The plaintiff-relator, Edra Marie Adams, brought an action in the superior court for King county to recover damages for personal injuries and aggravation thereof. The plaintiff joined as parties defendant: Paul Frederick Tucker and Florence Elvina Tucker, his wife, and Robert Gerald Tucker, their minor son who allegedly caused the initial injuries; certain doctors who, it is alleged, caused aggravation of the said injuries when they subsequently examined the plaintiff; and the Allstate Insurance Company, on the theory that the defendant doctors were its agents.
The doctors and the Insurance Company, by separate motions, moved for an order dropping them from the action. The motions came on for hearing on February 19, 1960, at which time the respondent judge orally ruled that he would enter the order granting the motions and dropping the defendant doctors and the defendant Insurance Company from the action.

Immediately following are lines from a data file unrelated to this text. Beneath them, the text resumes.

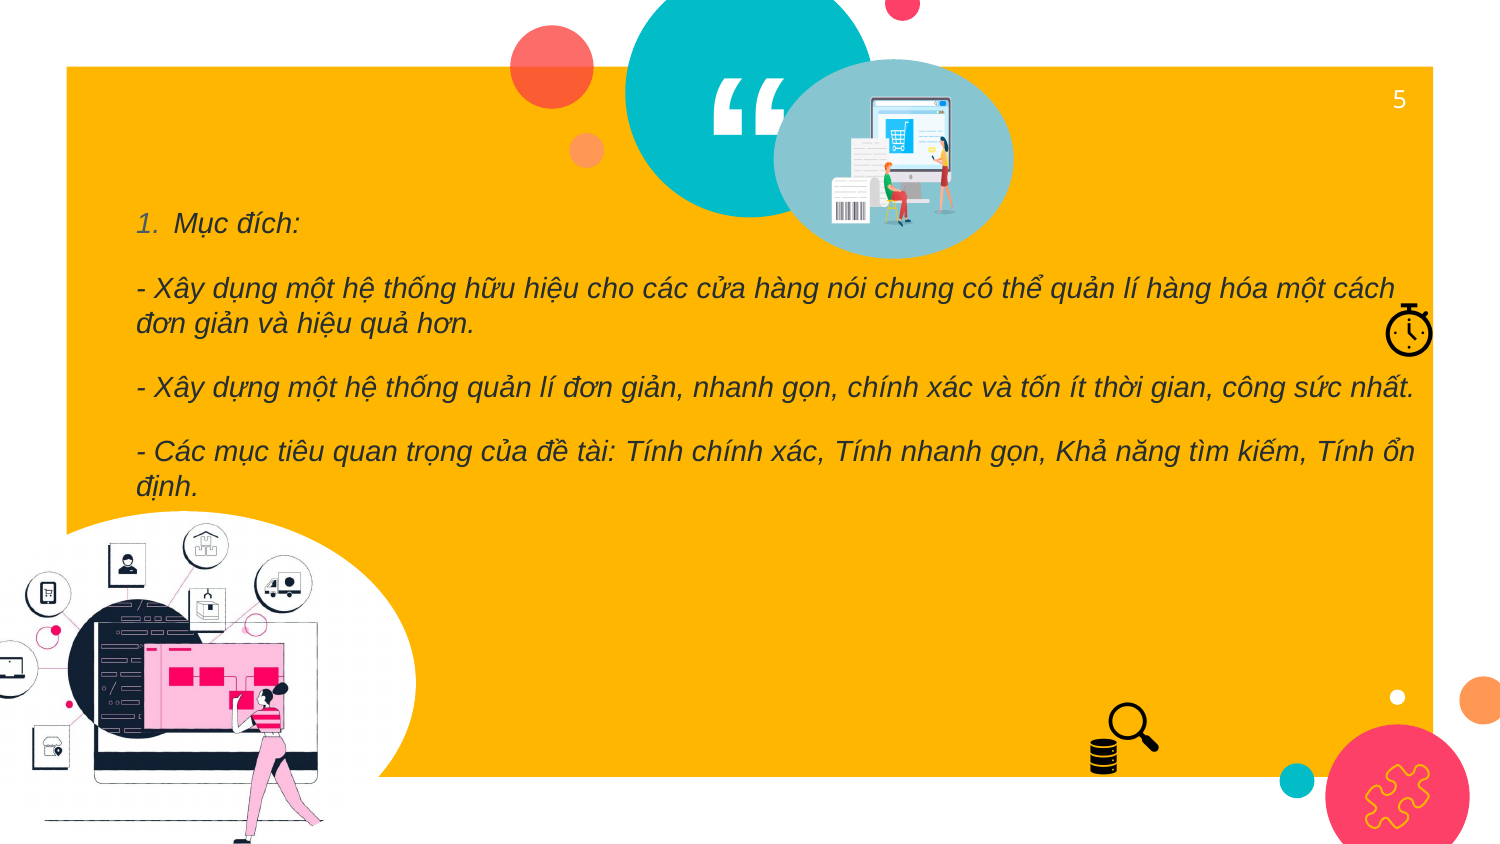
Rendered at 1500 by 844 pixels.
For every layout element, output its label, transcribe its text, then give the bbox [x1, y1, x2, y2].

slide_number 5 [1331, 68, 1422, 134]
picture [773, 58, 1014, 259]
list Mục đích: - Xây dụng một hệ thống hữu hiệu cho các cửa hàng nói chung có thể quản lí hàng hóa một cách đơn giản và hiệu quả hơn. - Xây dựng một hệ thống quản lí đơn giản, nhanh gọn, chính xác và tốn ít thời gian, công sức nhất. - Các mục tiêu quan trọng của đề tài: Tính chính xác, Tính nhanh gọn, Khả năng tìm kiếm, Tính ổn định. [108, 158, 1439, 549]
picture [0, 510, 417, 844]
picture [1081, 696, 1164, 779]
picture [1376, 297, 1442, 363]
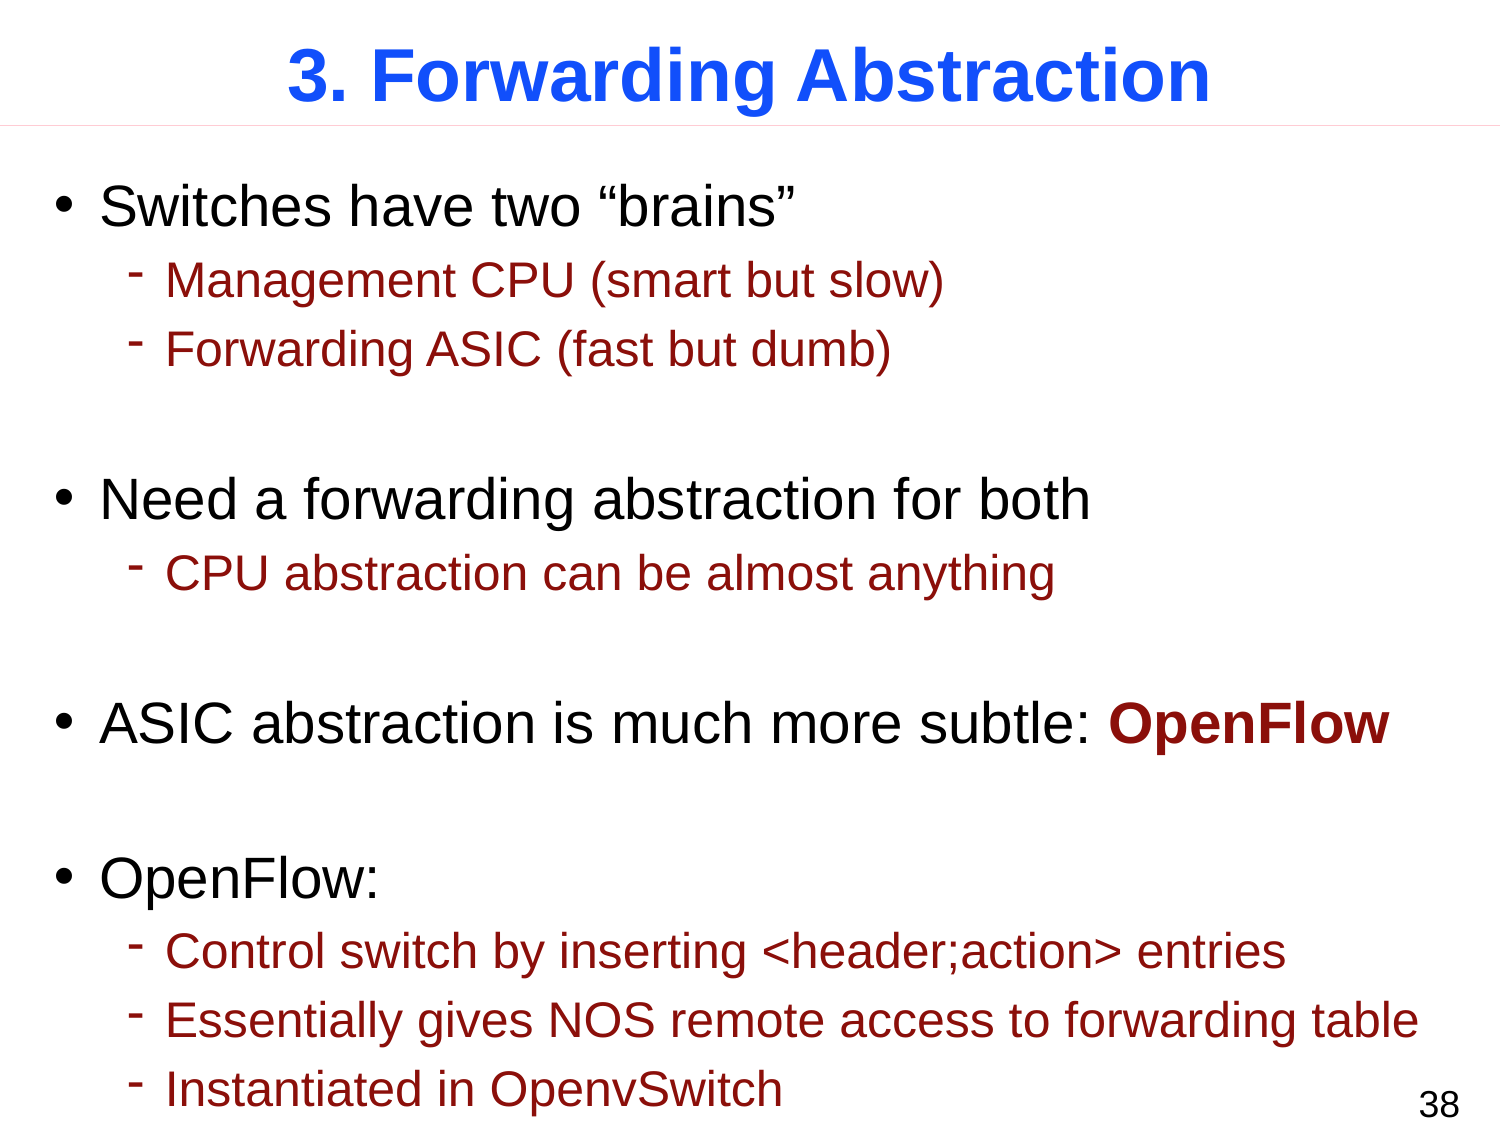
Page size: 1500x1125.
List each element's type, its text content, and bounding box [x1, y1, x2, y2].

title 3. Forwarding Abstraction [0, 24, 1500, 125]
list Switches have two “brains” Management CPU (smart but slow) Forwarding ASIC (fast but dumb) Need a forwarding abstraction for both CPU abstraction can be almost anything ASIC abstraction is much more subtle: OpenFlow OpenFlow: Control switch by inserting <header;action> entries Essentially gives NOS remote access to forwarding table Instantiated in OpenvSwitch [37, 168, 1475, 1067]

The relator contends the respondent is without jurisdiction to enter an order dropping any defendant against whom the plaintiff has a right to proceed, pursuant to Rule of Pleading, Practice and Procedure 20, RCW Vol. 0, and seeks a writ of prohibition to prevent the entry of such an order.
 It is a firmly established rule in this state that two conditions are required to make a writ of prohibition available: (1) An absence or excess of jurisdiction; and (2) the absence of a plain, speedy, and adequate remedy in the ordinary course of legal procedure. In re Jones v. Superior Court, 39 Wn.2d 956, 239 P.2d 856 (1952); State ex rel. Troy v. Superior Court, 38 Wn.2d 352, 229 P.2d 518 (1951); State ex rel. New York Cas. Co. v. Superior Court, 31 Wn.2d 834, 199 P.2d 581 (1948); State ex rel. Western Canadian Greyhound Lines v. Superior Court, 26 Wn.2d 740, 175 P.2d 640 (1946) State ex. rel. Case v. Superior Court, 23 Wn.2d 250, 160 P.2d 606 (1945); State ex rel. O’Brien v. Police Court, 14 Wn.2d 340, 128 P.2d 332, 141 A.L.R. 1257 (1942); State ex rel. Prentice v. Superior Court, 86 Wn. 90, 149 P. 321 (1915).
 In State ex rel. New York Cas. Co., supra, this court said:
“. . . We have repeatedly stated that the writ of prohibition is available only where the court which is sought to be prohibited from further proceedings is acting without or in excess of its jurisdiction, and then only in cases where there is no adequate remedy by appeal. [Citations omitted.]”
We there defined jurisdiction in this context:
“. . . the essential elements of jurisdiction are said to be three: (1) the court must have cognizance of the class of cases to which the one to be adjudged belongs; (2) the proper parties must be present; and (3) the point decided must be, in substance and effect, within the issues before the court. [Citations omitted.]”
 In the instant case there can be no doubt that the three requirements have been met. The superior court has cognizance of the class of actions here involved by virtue of Art. IV, § 6, amendment 28, of the Washington constitution, and RCW 2.28.010. The proper parties had all made general appearances before the court. RCW 4.28.210. The point to be decided on the motions is within the issues before the court, and is a matter which the court is empowered
to consider by virtue of Rule of Pleading, Practice and Procedure 20(b), RCW Vol. 0, which authorizes the superior court to order separate trials or make orders to prevent delay or prejudice, and Rule of Pleading, Practice and Procedure 21, RCW Vol. 0, which empowers the superior court to add or drop parties by order of the court on the motion of either party, or on its own initiative, at any stage of the action “. . . on such terms as are just. . . .” Thus, the superior court has the jurisdiction to make an order in the premises. Therefore, the first condition required to make a writ of prohibition available is not present and the writ cannot lie.
WEAVER, C.J., DONWORTH, and OTT, JJ., concur.
MALLERY, J. (dissenting)
I think the trial court had no jurisdiction to dismiss the defendants against whom plaintiff had alleged a cause of action, and that a writ of prohibition will reach such an act.